## TEXT PROVIDED
This emphasis on accountability seems to resonate closely with the approach of the UK Government.  The UK International Development Secretary, Andrew Mitchell, set out a similar argument in his first major speech, in which he emphasized outputs and outcomes rather than inputs, and launched the new UK Aid Transparency Guarantee.   Paul Collier and Jamie Drummond, writing in the Guardian, make a similar point about the need for transparency and accountability in the use of natural resources.

The 32 page outcome document, Keeping the Promise, sets out the usual long list of activities which with increased political commitment .. could be replicated and scaled up for accelerating progress.  But experienced communiqué watchers (like Lawrence Haddad) also detect a new theme: the need for more citizen-led monitoring of delivery.  For example, the outcome document calls on donors to:

[Work] towards greater transparency and accountability in international development cooperation, in both donor and developing countries, focusing on adequate and predictable financial resources as well as their improved quality and targeting; …. To build on progress achieved in ensuring that ODA is used effectively, we stress the importance of democratic governance, improved transparency and accountability, and managing for results.

Until now, I think many people working in the development community have seen transparency as an add-on, at best a way of retaining public support for aid while they get on with figuring out how to use the aid money wisely (and at worst an annoying additional bureaucratic burden).  Perhaps I am tempted to read too much into these speeches, because my day job is working towards more transparent and accountable institutions, but it was striking to see Raj Shah, Administrator of USAID, talking about the use of new media to build an online platform to help the government to reach its development goals.  I think it is now clear that, for the US and UK at least, transparency and accountability will play a more central role in their development strategies, both as drivers of change in developing countries, and forces for improvements in the effectiveness of development agencies and institutions.

A sign that this narrative is beginning to take shape is that it is already under attack.  In an interesting article in The New Republic, David Rieff is sceptical of the idea that donor nations can offer a path out of poverty:

The problem is not with the analysis but rather with the president’s implicit claim that we know how to offer peoples and nations such a path. … The stark fact is that only if one fetishizes the idea of civil society as a kind of universal ideological solvent, and believes that, in tandem with scientific innovation, the road to our collective salvation is now open to us, can such optimism be justified.

An interesting feature of this narrative is that it emphasizes the need for a wider range of instruments (known either as beyond aid or – ghastly term – policy coherence).  For example, in his speech, President Obama said:

Development is helping nations to actually develop — moving from poverty to prosperity.  And we need more than just aid to unleash that change.  We need to harness all the tools at our disposal — from our diplomacy to our trade policies to our investment policies.

Andrew Mitchell’s speech in June said something similar:

21st century development is a complex tapestry of trade, investment and enterprise, climate change, economic growth, debt relief, financial services, intellectual property and advancing new technologies.

Bill Easterly argued in the pages of the FT that trade, not aid, is needed to promote development. I’ve argued elsewhere that we don’t know very much about whether and how aid promotes economic and development, but we do know that it enables people to live better lives while that transformation is taking place.  So it may be that these beyond aid policies are the best hope for promoting development, while aid should focus primarily on improving lives in the meantime.

## DATA RECORDS
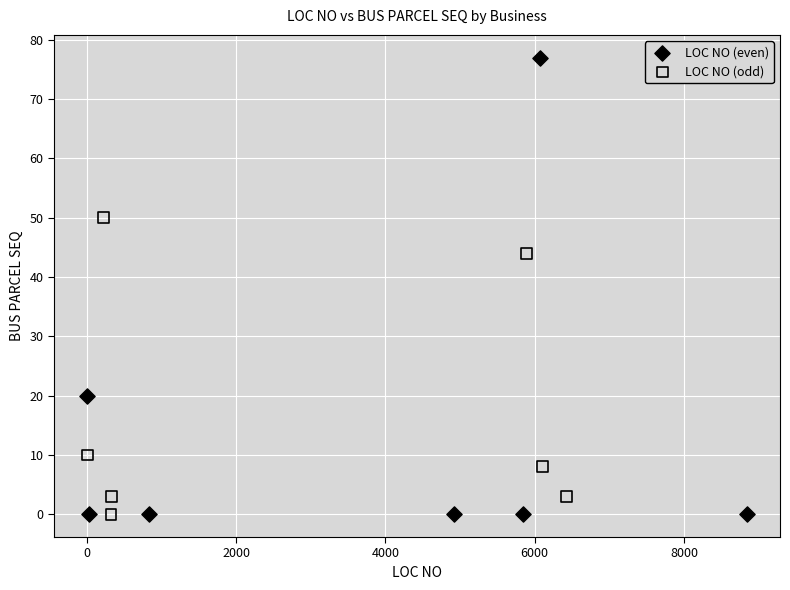

Which series has the largest Y range (max minus min)?

LOC NO (even)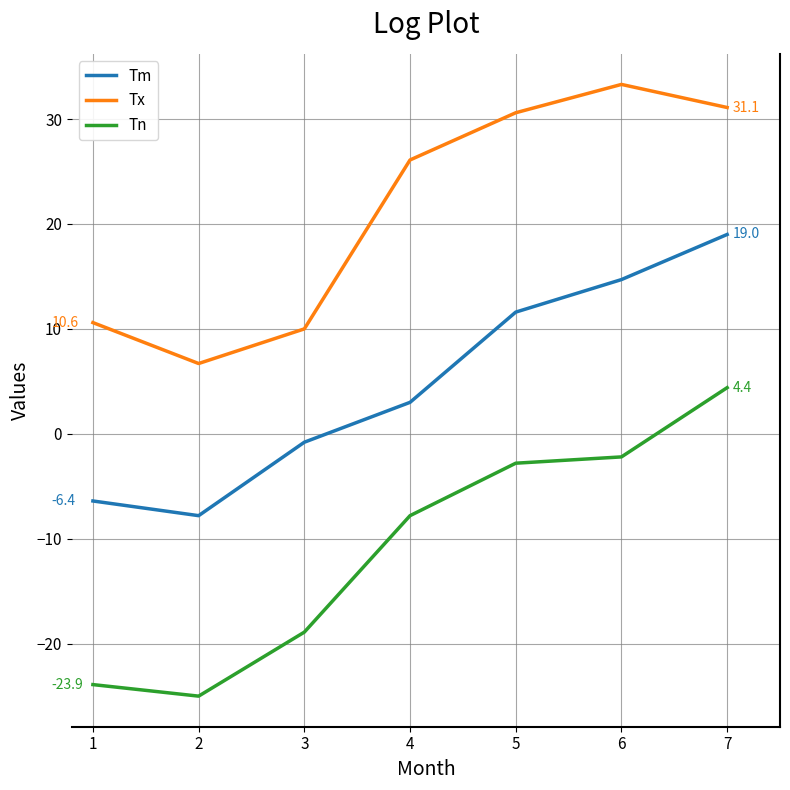

At which category is the sum across all series the highest?

7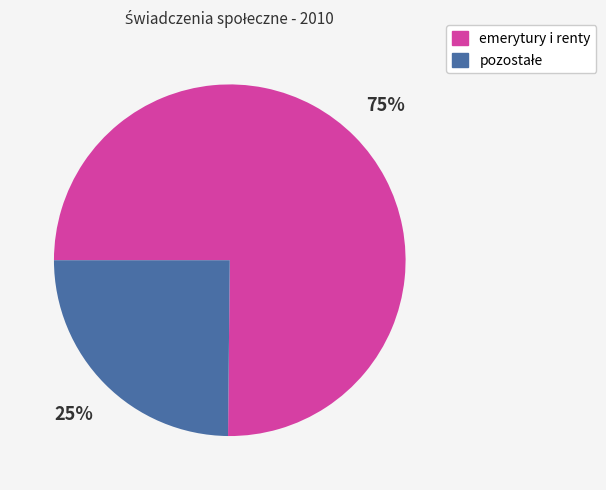

To the nearest percent, what is the average slice percentage?

50%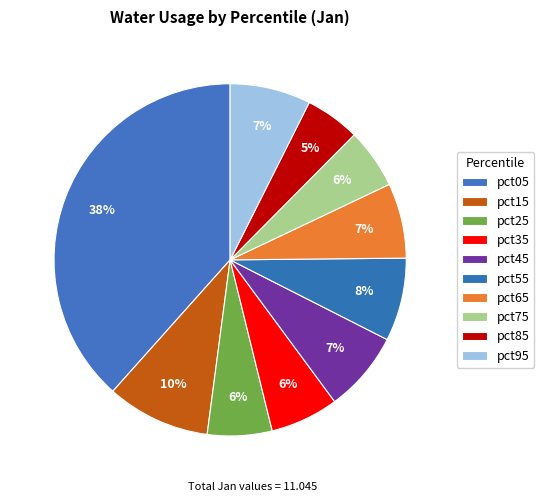

True or false: pct95 accounts for 7% of the total.

True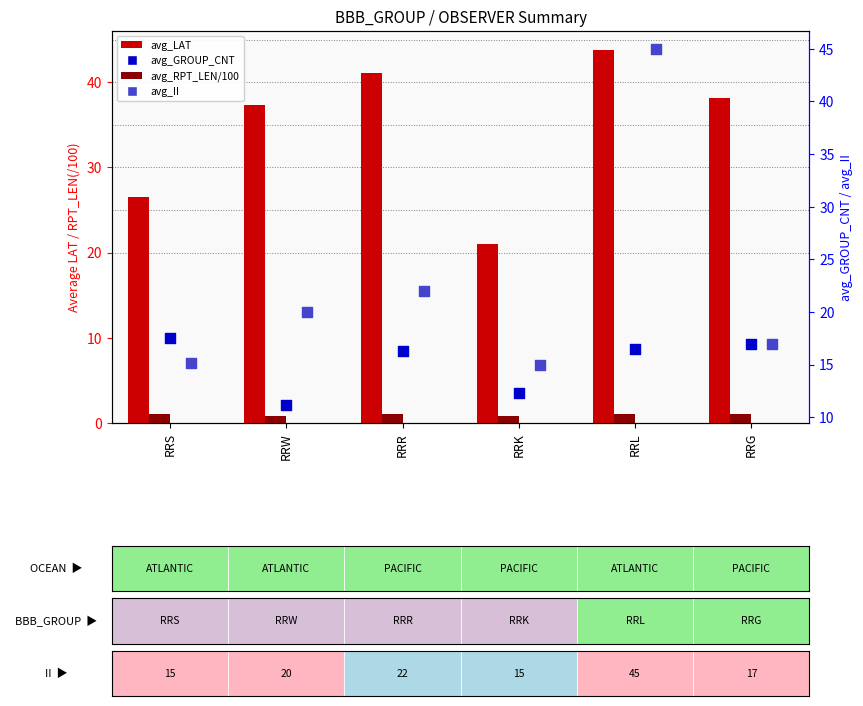

Which series contains the lowest Y value?

avg_RPT_LEN (/100)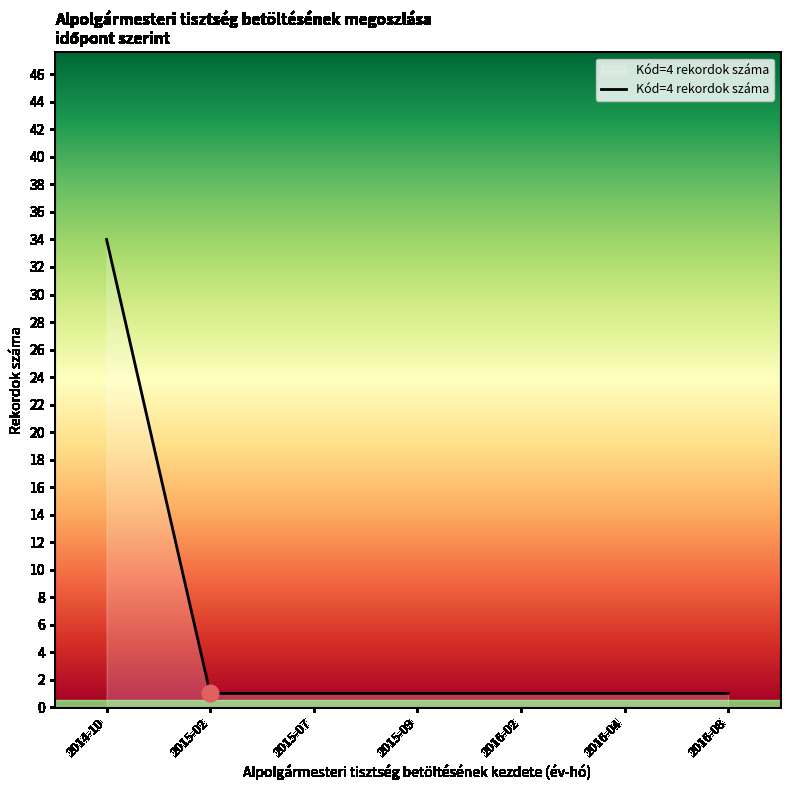

The chart shows a value of 48 at 2014-10. True or false?

False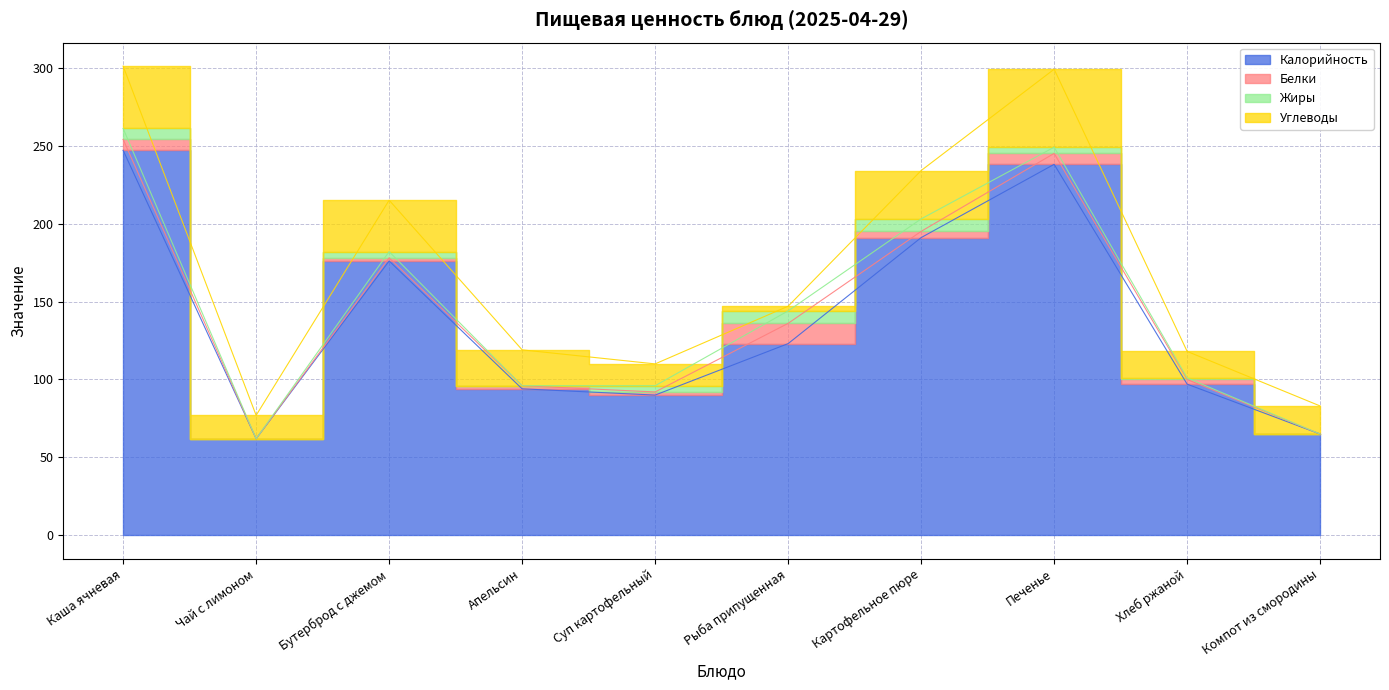

How many categories are shown in the chart?

10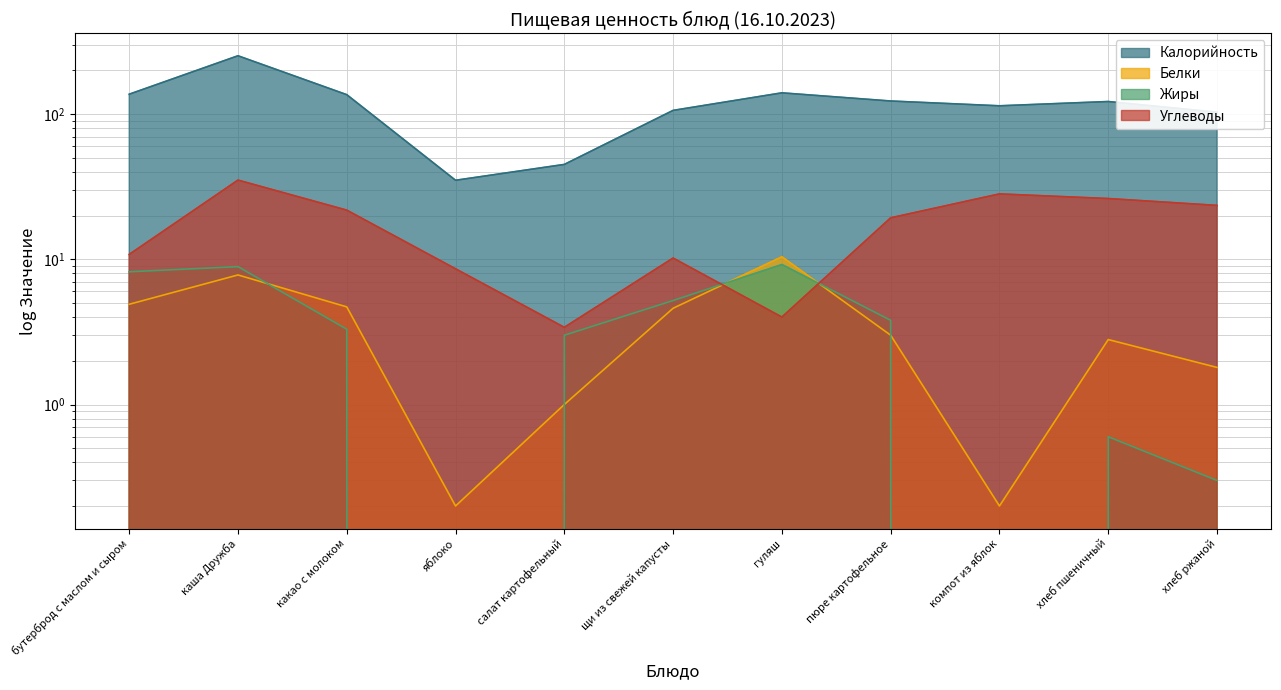

What are all the series names shown in the legend?

Калорийность, Белки, Жиры, Углеводы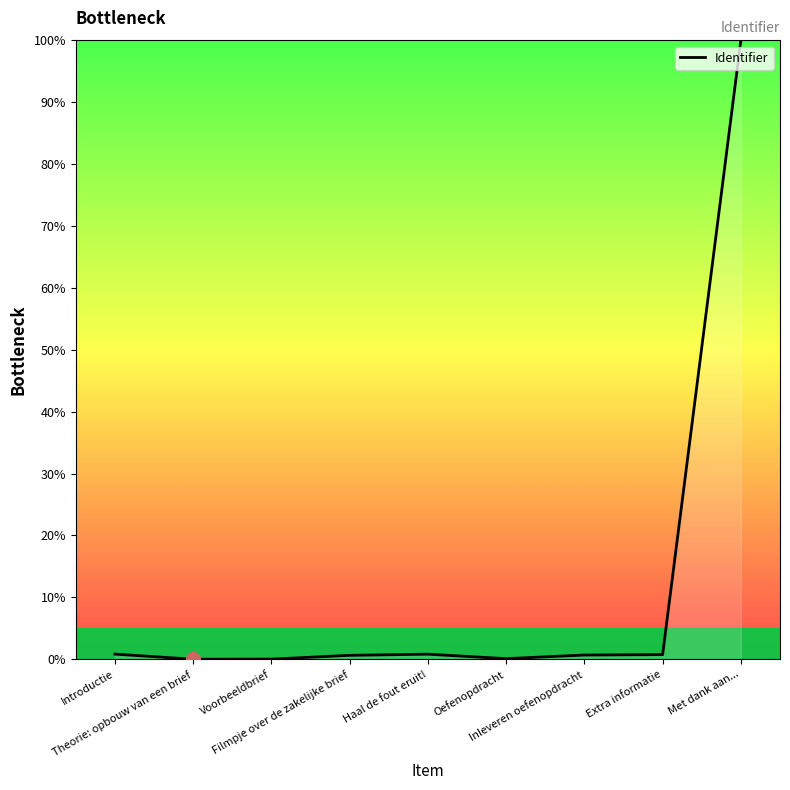

What is the difference between the maximum and minimum values?

100.0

## EXERCISE SET
1 > Revise the passage of the text on development aid starting with "[Work] towards greater" and going on through "managing for results.", putting "openness" in place of "transparency".
2 > In the text on development aid, what is the title of the 32 page outcome document?
3 > Condense the paragraph of the text on development aid that begins "Until now, I think many people" into a short list that keeps its main facts.
The records aren't needed here.

## ANSWERS PER TASK
1 >
[Work] towards greater openness and accountability in international development cooperation, in both donor and developing countries, focusing on adequate and predictable financial resources as well as their improved quality and targeting; …. To build on progress achieved in ensuring that ODA is used effectively, we stress the importance of democratic governance, improved openness and accountability, and managing for results.

2 > Keeping the Promise.

3 >
- Many people in the development community have treated transparency as an add-on: at best a way to keep public support for aid, and at worst an annoying bureaucratic burden.
- The writer, whose day job is working toward more transparent and accountable institutions, may be reading too much into the speeches. Even so, it was striking that Raj Shah, Administrator of USAID, spoke of using new media to build an online platform to help the government reach its development goals.
- For the US and UK at least, transparency and accountability will now play a more central role in development strategies. They will drive change in developing countries and push for improvements in the effectiveness of development agencies and institutions.